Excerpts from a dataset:
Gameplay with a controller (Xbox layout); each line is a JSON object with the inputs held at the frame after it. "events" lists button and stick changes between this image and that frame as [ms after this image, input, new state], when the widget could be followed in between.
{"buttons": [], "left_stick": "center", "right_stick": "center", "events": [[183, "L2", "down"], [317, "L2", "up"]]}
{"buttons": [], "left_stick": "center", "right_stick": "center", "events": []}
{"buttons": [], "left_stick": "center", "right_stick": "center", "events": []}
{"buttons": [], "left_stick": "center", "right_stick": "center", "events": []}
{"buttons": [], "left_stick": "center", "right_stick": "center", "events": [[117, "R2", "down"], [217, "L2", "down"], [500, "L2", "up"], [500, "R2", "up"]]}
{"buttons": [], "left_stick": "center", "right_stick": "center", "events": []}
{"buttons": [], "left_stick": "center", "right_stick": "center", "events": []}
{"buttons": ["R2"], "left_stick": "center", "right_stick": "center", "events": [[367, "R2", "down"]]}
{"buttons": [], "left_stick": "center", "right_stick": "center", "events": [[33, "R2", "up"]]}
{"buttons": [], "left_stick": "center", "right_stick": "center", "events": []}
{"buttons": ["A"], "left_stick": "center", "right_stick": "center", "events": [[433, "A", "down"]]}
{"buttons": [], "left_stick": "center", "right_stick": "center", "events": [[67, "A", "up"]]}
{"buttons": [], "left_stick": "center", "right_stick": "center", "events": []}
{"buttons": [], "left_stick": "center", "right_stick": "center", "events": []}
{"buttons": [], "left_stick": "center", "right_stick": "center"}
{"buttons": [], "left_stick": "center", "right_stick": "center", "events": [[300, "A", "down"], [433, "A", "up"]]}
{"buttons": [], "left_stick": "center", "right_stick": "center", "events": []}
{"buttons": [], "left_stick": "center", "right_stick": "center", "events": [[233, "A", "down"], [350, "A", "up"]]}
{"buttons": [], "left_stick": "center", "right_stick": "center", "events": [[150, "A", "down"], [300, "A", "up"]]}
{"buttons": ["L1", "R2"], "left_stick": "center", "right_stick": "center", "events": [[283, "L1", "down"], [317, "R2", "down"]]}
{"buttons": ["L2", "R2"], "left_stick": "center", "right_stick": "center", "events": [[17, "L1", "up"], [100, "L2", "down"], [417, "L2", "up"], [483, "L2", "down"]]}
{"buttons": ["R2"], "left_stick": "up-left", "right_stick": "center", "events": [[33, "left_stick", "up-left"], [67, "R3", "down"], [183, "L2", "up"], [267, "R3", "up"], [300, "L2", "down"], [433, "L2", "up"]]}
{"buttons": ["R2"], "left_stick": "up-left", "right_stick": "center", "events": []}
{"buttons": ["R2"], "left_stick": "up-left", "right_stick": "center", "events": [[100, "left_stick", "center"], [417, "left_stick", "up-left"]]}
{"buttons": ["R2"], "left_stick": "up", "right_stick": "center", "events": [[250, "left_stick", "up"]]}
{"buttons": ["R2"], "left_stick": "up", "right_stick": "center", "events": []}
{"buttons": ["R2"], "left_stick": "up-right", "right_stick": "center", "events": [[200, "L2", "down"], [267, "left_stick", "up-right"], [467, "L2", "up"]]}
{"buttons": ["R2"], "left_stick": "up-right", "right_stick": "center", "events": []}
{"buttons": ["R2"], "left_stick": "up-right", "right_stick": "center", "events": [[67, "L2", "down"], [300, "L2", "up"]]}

What is expected: In full and word for word, set down the records shown above.

Reply to the task:
Gameplay with a controller (Xbox layout); each line is a JSON object with the inputs held at the frame after it. "events" lists button and stick changes between this image and that frame as [ms after this image, input, new state], when the widget could be followed in between.
{"buttons": [], "left_stick": "center", "right_stick": "center", "events": [[183, "L2", "down"], [317, "L2", "up"]]}
{"buttons": [], "left_stick": "center", "right_stick": "center", "events": []}
{"buttons": [], "left_stick": "center", "right_stick": "center", "events": []}
{"buttons": [], "left_stick": "center", "right_stick": "center", "events": []}
{"buttons": [], "left_stick": "center", "right_stick": "center", "events": [[117, "R2", "down"], [217, "L2", "down"], [500, "L2", "up"], [500, "R2", "up"]]}
{"buttons": [], "left_stick": "center", "right_stick": "center", "events": []}
{"buttons": [], "left_stick": "center", "right_stick": "center", "events": []}
{"buttons": ["R2"], "left_stick": "center", "right_stick": "center", "events": [[367, "R2", "down"]]}
{"buttons": [], "left_stick": "center", "right_stick": "center", "events": [[33, "R2", "up"]]}
{"buttons": [], "left_stick": "center", "right_stick": "center", "events": []}
{"buttons": ["A"], "left_stick": "center", "right_stick": "center", "events": [[433, "A", "down"]]}
{"buttons": [], "left_stick": "center", "right_stick": "center", "events": [[67, "A", "up"]]}
{"buttons": [], "left_stick": "center", "right_stick": "center", "events": []}
{"buttons": [], "left_stick": "center", "right_stick": "center", "events": []}
{"buttons": [], "left_stick": "center", "right_stick": "center"}
{"buttons": [], "left_stick": "center", "right_stick": "center", "events": [[300, "A", "down"], [433, "A", "up"]]}
{"buttons": [], "left_stick": "center", "right_stick": "center", "events": []}
{"buttons": [], "left_stick": "center", "right_stick": "center", "events": [[233, "A", "down"], [350, "A", "up"]]}
{"buttons": [], "left_stick": "center", "right_stick": "center", "events": [[150, "A", "down"], [300, "A", "up"]]}
{"buttons": ["L1", "R2"], "left_stick": "center", "right_stick": "center", "events": [[283, "L1", "down"], [317, "R2", "down"]]}
{"buttons": ["L2", "R2"], "left_stick": "center", "right_stick": "center", "events": [[17, "L1", "up"], [100, "L2", "down"], [417, "L2", "up"], [483, "L2", "down"]]}
{"buttons": ["R2"], "left_stick": "up-left", "right_stick": "center", "events": [[33, "left_stick", "up-left"], [67, "R3", "down"], [183, "L2", "up"], [267, "R3", "up"], [300, "L2", "down"], [433, "L2", "up"]]}
{"buttons": ["R2"], "left_stick": "up-left", "right_stick": "center", "events": []}
{"buttons": ["R2"], "left_stick": "up-left", "right_stick": "center", "events": [[100, "left_stick", "center"], [417, "left_stick", "up-left"]]}
{"buttons": ["R2"], "left_stick": "up", "right_stick": "center", "events": [[250, "left_stick", "up"]]}
{"buttons": ["R2"], "left_stick": "up", "right_stick": "center", "events": []}
{"buttons": ["R2"], "left_stick": "up-right", "right_stick": "center", "events": [[200, "L2", "down"], [267, "left_stick", "up-right"], [467, "L2", "up"]]}
{"buttons": ["R2"], "left_stick": "up-right", "right_stick": "center", "events": []}
{"buttons": ["R2"], "left_stick": "up-right", "right_stick": "center", "events": [[67, "L2", "down"], [300, "L2", "up"]]}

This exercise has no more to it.